Он неотступно размышлял, что ему делать. Где можно найти трупы? Богачей хоронили в семейных склепах; могилы всех состоятельных покойников оберегались с чувством религиозного почитания. За какими могилами во Флоренции не присматривали, кто из покойников был брошен в небрежении? Только бедняки, одинокие люди, нищие, бродяги, во множестве скитавшиеся по дорогам Италии. Когда подобный люд болел и валился с ног, его подбирали и помещали в больницы. В какие именно больницы? В те, что находились при церквах: больных там лечили бесплатно. А та церковь, что содержит большую больницу, содержит и самый большой приют, пристанище для бездомных…
Санто Спирито!
Он замер от этой мысли, чувствуя, как у него шевелятся на голове волосы. Санто Спирито — он знал там не только настоятеля, но каждый коридор, он бывал там в библиотеке, и в ночлежном доме, и в садах, и в больнице, и в монастырских покоях.

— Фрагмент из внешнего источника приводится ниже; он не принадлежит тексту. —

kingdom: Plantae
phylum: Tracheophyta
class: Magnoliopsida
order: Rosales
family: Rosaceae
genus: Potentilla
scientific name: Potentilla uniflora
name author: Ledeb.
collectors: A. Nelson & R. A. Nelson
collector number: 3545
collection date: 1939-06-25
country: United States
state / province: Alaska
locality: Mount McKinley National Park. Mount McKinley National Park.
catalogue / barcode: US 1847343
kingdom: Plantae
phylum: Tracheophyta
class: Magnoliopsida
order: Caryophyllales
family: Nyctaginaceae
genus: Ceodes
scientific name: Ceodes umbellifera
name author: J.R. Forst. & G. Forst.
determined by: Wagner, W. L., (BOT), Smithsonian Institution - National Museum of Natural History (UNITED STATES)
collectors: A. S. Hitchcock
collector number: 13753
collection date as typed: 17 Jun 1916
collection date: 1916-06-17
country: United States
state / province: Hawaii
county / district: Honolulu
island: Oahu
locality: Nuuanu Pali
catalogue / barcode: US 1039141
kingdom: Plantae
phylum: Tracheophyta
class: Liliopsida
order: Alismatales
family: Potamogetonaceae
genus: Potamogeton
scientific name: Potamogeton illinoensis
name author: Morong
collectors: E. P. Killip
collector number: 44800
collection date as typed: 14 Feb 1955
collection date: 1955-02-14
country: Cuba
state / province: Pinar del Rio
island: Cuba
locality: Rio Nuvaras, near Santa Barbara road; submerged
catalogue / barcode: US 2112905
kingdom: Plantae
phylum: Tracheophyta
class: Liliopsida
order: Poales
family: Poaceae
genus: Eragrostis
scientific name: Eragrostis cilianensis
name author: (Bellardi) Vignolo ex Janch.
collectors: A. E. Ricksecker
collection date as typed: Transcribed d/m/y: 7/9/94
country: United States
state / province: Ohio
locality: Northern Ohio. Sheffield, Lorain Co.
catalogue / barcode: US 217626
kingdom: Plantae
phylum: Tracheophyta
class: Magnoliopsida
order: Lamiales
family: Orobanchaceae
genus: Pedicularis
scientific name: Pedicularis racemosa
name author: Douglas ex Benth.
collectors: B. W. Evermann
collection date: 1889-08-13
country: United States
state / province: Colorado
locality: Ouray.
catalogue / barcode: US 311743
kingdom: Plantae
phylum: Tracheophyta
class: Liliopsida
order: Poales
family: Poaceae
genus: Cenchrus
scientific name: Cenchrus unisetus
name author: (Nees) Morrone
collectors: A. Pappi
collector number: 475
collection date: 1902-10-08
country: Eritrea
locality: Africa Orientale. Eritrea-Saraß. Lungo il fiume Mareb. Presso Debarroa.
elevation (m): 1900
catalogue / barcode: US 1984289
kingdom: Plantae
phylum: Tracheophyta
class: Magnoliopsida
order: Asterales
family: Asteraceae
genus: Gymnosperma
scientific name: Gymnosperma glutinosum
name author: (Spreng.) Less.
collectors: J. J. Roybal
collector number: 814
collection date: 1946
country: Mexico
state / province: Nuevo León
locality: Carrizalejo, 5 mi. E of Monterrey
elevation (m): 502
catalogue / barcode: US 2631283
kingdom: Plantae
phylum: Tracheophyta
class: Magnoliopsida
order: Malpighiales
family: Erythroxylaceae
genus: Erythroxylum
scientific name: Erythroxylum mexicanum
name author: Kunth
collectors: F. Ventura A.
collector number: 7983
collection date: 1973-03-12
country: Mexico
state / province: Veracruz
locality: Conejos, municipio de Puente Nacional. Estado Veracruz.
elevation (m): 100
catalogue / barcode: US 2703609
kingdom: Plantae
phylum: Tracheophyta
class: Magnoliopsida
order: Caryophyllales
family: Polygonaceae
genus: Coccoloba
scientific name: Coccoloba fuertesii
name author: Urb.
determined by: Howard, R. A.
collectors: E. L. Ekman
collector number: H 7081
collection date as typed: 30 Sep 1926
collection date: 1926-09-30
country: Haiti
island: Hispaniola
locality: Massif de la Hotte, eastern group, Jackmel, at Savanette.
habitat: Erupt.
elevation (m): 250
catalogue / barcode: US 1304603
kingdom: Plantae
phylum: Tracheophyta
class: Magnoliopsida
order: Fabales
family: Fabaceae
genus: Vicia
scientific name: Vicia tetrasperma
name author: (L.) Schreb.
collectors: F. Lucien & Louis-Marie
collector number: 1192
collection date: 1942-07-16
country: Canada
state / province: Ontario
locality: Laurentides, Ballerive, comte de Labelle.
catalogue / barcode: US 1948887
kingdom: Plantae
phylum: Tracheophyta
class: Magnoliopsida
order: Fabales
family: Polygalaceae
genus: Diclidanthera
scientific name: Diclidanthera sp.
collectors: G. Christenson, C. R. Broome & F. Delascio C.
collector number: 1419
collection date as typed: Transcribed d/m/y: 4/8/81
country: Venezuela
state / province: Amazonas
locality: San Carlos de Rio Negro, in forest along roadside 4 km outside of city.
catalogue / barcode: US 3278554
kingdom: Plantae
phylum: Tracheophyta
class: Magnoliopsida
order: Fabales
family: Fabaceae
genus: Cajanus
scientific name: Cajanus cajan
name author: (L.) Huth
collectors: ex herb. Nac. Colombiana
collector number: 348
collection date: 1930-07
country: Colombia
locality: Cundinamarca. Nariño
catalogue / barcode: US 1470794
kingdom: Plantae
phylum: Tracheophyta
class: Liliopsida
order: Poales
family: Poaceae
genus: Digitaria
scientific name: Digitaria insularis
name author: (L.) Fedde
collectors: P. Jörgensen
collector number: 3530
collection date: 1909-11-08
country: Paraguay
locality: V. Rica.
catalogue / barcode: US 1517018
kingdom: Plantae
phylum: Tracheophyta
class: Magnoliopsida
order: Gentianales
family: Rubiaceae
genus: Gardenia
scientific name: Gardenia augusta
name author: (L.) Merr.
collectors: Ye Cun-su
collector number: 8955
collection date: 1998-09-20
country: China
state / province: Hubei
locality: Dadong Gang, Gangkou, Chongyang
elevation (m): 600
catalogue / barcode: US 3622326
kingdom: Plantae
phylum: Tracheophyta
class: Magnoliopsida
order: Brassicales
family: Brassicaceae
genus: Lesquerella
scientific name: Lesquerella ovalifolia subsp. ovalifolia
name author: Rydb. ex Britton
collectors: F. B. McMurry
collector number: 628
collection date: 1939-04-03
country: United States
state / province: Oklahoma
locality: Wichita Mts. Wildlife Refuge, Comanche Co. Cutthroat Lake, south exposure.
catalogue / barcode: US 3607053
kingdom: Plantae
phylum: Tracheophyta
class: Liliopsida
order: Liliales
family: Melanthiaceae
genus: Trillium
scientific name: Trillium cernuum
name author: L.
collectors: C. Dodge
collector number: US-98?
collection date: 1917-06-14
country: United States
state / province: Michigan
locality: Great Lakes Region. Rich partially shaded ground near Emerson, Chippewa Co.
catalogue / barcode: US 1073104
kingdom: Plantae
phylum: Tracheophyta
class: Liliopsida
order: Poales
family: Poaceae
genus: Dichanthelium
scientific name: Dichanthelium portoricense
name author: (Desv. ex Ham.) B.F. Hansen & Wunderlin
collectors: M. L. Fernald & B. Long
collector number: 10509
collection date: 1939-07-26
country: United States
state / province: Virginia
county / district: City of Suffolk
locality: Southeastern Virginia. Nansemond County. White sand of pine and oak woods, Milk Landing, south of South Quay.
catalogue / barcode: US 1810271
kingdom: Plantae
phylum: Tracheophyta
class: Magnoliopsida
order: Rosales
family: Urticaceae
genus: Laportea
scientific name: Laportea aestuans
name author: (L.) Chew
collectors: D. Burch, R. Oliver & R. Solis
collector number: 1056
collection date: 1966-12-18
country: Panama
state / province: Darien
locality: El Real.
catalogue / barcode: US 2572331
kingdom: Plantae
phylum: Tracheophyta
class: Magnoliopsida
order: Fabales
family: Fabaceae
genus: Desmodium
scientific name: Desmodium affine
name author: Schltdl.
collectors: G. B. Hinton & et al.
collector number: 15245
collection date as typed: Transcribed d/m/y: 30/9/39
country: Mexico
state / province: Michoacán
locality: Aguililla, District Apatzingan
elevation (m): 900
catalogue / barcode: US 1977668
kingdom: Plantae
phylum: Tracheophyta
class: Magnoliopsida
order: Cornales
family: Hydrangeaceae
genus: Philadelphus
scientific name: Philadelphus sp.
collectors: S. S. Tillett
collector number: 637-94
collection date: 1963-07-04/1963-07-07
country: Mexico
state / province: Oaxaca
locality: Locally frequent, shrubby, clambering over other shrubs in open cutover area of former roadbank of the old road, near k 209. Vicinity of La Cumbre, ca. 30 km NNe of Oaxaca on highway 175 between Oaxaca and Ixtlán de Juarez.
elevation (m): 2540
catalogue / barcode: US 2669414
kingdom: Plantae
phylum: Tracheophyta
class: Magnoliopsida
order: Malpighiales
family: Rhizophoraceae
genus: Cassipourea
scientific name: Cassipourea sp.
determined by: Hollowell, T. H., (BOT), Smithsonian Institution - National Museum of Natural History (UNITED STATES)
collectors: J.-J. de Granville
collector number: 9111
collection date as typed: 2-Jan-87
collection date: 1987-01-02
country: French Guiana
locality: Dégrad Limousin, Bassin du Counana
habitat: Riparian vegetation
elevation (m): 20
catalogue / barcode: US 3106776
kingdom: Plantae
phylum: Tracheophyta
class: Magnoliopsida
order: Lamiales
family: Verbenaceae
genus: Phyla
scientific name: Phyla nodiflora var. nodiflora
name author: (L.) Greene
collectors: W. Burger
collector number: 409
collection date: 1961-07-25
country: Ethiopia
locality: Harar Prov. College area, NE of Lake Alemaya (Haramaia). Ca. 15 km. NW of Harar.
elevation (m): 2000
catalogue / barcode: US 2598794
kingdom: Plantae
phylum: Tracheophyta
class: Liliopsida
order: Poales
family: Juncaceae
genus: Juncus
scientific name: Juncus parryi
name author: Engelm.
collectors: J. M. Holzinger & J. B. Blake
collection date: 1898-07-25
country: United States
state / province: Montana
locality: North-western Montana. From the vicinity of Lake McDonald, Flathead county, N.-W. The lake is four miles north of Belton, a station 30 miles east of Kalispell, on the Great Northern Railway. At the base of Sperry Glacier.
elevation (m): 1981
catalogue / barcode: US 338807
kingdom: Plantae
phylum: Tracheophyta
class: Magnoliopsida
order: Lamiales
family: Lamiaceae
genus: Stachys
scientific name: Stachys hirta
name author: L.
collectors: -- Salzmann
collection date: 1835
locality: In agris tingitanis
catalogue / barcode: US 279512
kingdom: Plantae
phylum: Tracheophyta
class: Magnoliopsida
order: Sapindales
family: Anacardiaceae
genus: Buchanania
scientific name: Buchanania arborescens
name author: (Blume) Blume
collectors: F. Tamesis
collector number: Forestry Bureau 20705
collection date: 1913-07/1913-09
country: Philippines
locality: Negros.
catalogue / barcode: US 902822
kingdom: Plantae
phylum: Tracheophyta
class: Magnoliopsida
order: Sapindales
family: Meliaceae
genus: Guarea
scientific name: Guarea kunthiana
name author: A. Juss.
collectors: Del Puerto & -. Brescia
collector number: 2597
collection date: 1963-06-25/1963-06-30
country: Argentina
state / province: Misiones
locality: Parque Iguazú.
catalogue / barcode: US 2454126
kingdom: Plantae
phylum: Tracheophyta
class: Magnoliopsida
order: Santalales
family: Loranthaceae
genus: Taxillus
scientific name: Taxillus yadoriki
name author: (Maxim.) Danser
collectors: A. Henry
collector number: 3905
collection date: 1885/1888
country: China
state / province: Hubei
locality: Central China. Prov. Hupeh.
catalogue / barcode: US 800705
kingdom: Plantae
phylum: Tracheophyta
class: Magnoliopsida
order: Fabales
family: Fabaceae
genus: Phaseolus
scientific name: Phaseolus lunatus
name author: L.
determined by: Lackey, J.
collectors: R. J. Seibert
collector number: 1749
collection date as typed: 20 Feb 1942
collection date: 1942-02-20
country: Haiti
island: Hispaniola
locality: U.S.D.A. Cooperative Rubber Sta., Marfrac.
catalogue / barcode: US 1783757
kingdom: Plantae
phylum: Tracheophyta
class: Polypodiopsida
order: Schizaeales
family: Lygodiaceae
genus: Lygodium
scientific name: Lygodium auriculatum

Нельзя ли будет попросить у настоятеля Бикьеллини те трупы, до которых никому нет дела? Да, но если настоятеля уличат в таком преступлении, его постигнет наказание худшее, чем смертная казнь: он будет изгнан из ордена, отлучен от церкви. И тем не менее настоятель — отважный человек, он не побоится ничего на свете, если только будет уверен, что он не оскорбил Господа Бога. Как он гордился тем, что его предшественник, прежний настоятель, дружил с Боккаччо и, невзирая на то что никого в ту пору не преследовали и не поносили ожесточенней, чем Боккаччо, принял его в свою обитель, покровительствовал ему и воспользовался его библиотекой с тем, чтобы она служила развитию человеческих знаний. Когда эти августинцы уверены в своей правоте, они не ведают страха.